I have a fresh LXD cluster with three nodes, two of them have GPUs. But containers with nvidia.runtime=true
only start on one of them, not the other one. On the second one they fail with the common messages:
$ lxc start test-cuda
Error: Failed to run: /snap/lxd/current/sbin/lxd forkstart test-cuda /var/snap/lxd/common/lxd/containers /var/snap/lxd/common/lxd/logs/test-cuda/lxc.conf: exit status 1
Try `lxc info --show-log test-cuda` for more info
$ lxc info --show-log test-cuda
Name: test-cuda
Status: STOPPED
Type: container
Architecture: x86_64
Location: turing
Created: 2025/01/27 15:08 CET
Last Used: 2025/01/27 15:19 CET
Log:
lxc test-cuda 20250127141936.616 ERROR utils - ../src/src/lxc/utils.c:run_buffer:571 - Script exited with status 1
lxc test-cuda 20250127141936.618 ERROR conf - ../src/src/lxc/conf.c:lxc_setup:3940 - Failed to run mount hooks
lxc test-cuda 20250127141936.618 ERROR start - ../src/src/lxc/start.c:do_start:1273 - Failed to setup container "test-cuda"

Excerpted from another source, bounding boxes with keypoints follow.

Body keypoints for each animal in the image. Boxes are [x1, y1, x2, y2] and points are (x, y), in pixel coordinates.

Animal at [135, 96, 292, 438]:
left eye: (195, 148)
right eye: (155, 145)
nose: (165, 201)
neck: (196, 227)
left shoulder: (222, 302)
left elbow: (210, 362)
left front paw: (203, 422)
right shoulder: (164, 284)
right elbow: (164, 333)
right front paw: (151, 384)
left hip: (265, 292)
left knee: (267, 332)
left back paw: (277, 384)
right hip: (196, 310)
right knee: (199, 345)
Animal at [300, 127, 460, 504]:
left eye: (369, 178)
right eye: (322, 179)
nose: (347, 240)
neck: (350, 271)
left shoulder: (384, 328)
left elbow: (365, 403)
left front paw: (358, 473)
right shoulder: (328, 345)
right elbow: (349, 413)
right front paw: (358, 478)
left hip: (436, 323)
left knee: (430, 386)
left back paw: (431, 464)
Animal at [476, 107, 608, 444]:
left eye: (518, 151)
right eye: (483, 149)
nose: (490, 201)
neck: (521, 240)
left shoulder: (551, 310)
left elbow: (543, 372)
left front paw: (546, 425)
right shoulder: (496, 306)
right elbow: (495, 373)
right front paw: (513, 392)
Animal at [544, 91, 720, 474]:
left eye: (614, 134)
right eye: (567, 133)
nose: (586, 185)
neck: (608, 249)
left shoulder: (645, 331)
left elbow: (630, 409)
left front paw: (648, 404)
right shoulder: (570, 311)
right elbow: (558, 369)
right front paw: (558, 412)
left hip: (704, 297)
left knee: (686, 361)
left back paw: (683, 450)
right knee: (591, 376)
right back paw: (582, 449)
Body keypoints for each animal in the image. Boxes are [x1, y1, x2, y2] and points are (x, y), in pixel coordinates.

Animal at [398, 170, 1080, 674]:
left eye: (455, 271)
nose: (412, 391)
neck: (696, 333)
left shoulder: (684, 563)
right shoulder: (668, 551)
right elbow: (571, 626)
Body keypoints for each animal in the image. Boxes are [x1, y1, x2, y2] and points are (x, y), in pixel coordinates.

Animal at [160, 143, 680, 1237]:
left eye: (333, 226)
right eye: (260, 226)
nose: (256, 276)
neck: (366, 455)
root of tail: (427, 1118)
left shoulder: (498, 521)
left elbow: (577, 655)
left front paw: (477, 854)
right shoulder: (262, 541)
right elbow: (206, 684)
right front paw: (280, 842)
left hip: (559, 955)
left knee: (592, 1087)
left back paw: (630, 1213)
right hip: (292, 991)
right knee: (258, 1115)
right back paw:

lxc test-cuda 20250127141936.619 ERROR sync - ../src/src/lxc/sync.c:sync_wait:34 - An error occurred in another process (expected sequence number 4)
lxc test-cuda 20250127141936.621 ERROR lxccontainer - ../src/src/lxc/lxccontainer.c:wait_on_daemonized_start:837 - Received container state "ABORTING" instead of "RUNNING"
lxc test-cuda 20250127141936.657 ERROR start - ../src/src/lxc/start.c:__lxc_start:2114 - Failed to spawn container "test-cuda"
lxc test-cuda 20250127141936.658 WARN start - ../src/src/lxc/start.c:lxc_abort:1037 - No such process - Failed to send SIGKILL via pidfd 17 for process 334745
lxc 20250127141936.101 ERROR af_unix - ../src/src/lxc/af_unix.c:lxc_abstract_unix_recv_fds_iov:218 - Connection reset by peer - Failed to receive response
lxc 20250127141936.101 ERROR commands - ../src/src/lxc/commands.c:lxc_cmd_rsp_recv_fds:128 - Failed to receive file descriptors for command "get_init_pid"
This is just a testing container created with lxc launch ubuntu:24.04 test-cuda -c nvidia.runtime=true
and nothing else, but the result is the very same with the other real containers: It starts on one GPU node, but not on the other one. All cluster nodes are freshly installed Ubuntu 24.04 with (hopefully) the same environment. The containers tested include also older versions of Ubuntu. I started with LXD 5.21 LTS and after fighting these issues tried upgrading to LXD 6.2 from the latest stable channel (now, I am unable to downgrade again, which does not make me feel comfortable, since this is going to be a production cluster). The situation is the same with 6.2 and 5.21.
The only potential problem I can think of is a possible result of the problems I had when trying to join this node into the cluster. I succeeded after some 10-15 failed trials of lxd init
with and without a join token, when I finally gave up providing a DNS name of the node (which worked for the first two nodes) in the question What IP address or DNS name should be used to reach this server?
and let the init use the suggested IPv4 address of the new node. On the surface, I can see the three nodes working well and nothing else, but when I had a look at sudo lxd cluster edit
after I broke the cluster by downgrading back to 5.21, I saw four members listed there - the third one appearing twice, once with its DNS name and once with the IPv4 address used now. I didn’t dare to change anything to avoid making some irreversible damage and rather upgraded back to 6.2, which made the cluster working again. Could this somehow be connected to my issue described above?